I don't know how close your daughter is to your ex-husband. How she takes the news will depend on that relationship. Keep in mind that children are much more concerned about being loved by a parent and their own security then what the parent looks like. Hopefully your ex-husband is seeing a therapist and an endocrinologist for his hormones. If so I suggest that the disclosure come on a joint visit to the therapist's office.

9. I will like to know more about this gender identity disorder because just 2 years ago, my younger sister revealed to me that she is a lesbian and that pretty much she had struggled with her sexuality ever since she was 5 years old. She is very confused and since many of our family members are not aware of this situation because she's been hiding it very well. Please I need some of your insights.

You seem to be confusing some of your terms here. Let me see if I can clear some things up. First of all being a Lesbian has to do with sexual intimacy--preferring to have a female-female relationship. That would be called an individual's sexual identity. When a genetic female feels that she is really a man she is talking about having a male gender identity. If your sister has been dealing with her gender issues since she was 5 that certainly has nothing to do with her sexuality.

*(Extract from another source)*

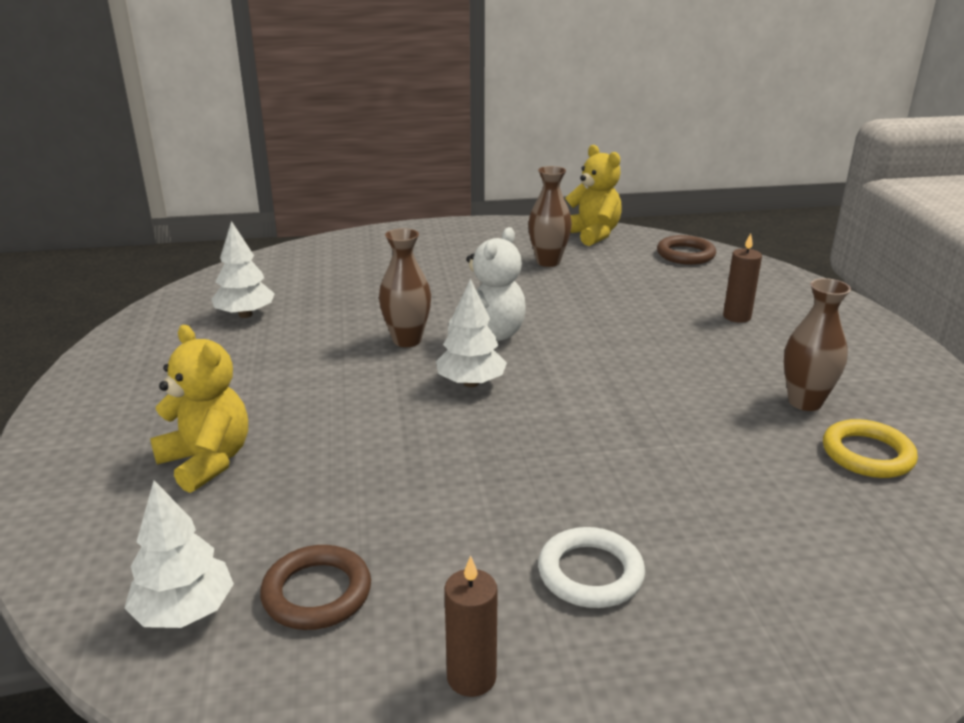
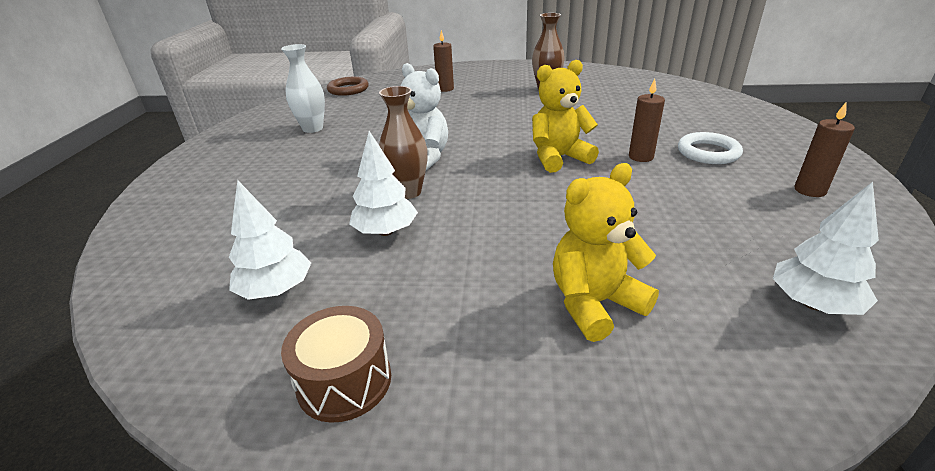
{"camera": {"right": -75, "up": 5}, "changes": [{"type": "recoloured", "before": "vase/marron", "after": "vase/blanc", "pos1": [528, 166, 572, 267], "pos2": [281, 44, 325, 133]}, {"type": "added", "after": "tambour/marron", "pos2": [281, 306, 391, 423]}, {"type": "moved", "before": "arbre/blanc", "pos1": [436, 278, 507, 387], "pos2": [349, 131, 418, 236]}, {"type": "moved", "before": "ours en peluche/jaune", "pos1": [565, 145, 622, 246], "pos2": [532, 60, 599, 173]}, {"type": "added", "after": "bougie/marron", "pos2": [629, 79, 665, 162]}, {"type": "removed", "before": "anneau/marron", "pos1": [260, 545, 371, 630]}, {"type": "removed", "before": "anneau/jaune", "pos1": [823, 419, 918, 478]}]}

I'm not sure how old you sister is but she should try to read all she can about gender issues. She might also consider seeing a gender specialist.

9i)My ex-husband has recently started taking estrogen on his way to transitioning to being a woman. We have four children. When is an appropriate time to talk to children about the changes?

That depends on the age of the children. It will be some time, perhaps as long as 6 months to a year before there are any visible signs of the transition. I would not say anything until the children begin to ask for answers. Then I would tell them an age appropriate amount of information. Keep in mind that children under 5 take the news almost without comment while older children will ask some questions that should be answered honestly and in a matter of fact way.

9j) In your experience, have parents been mostly supportive of their transgender offspring? Any advice for parents?

I have no way of actually knowing the answer to this question. I am almost certain that if a young gender dysphoric person believes that their parents would be adverse to knowing that they are gender variant, they would keep that information to themselves and go underground with their problem. If on the other hand they feel comfortable disclosing than there is a good chance they will get the professional help they need.

9k) I am the mother of a 28 year old transgendered FTM. Since he 'came out' 8 years ago, changing his name and his way of dress. He has, also, been slowly and steadily breaking his emotional ties with the family. The family has engaged in reading and discussion leading us to accept him and address him by his new name. I recently asked him if he felt accepted by the family, and he answered yes. However, he said that he would never be the same way with the family as he was before because he said the family did not give him what he 'deserved or was entitled to' as he was growing up. My family and I are heartbroken and at a loss as to know how to proceed.

The feeling of having been gypped of their boyhood and being angry at their parents over it is something of a pattern with female-to-male transsexuals. (Incidentally, I have not noticed a similar pattern in genetic males who transition to the female gender role).

Eight years is a long time for this standoff to be going on. Someone in the dialogue is being overly resistant and unrealistic. I would hope that your child is transitioning under psychological/medical supervision. In my practice I make a point--especially if I know there is a problem-- to bring the family into our work together to iron out just such a discord.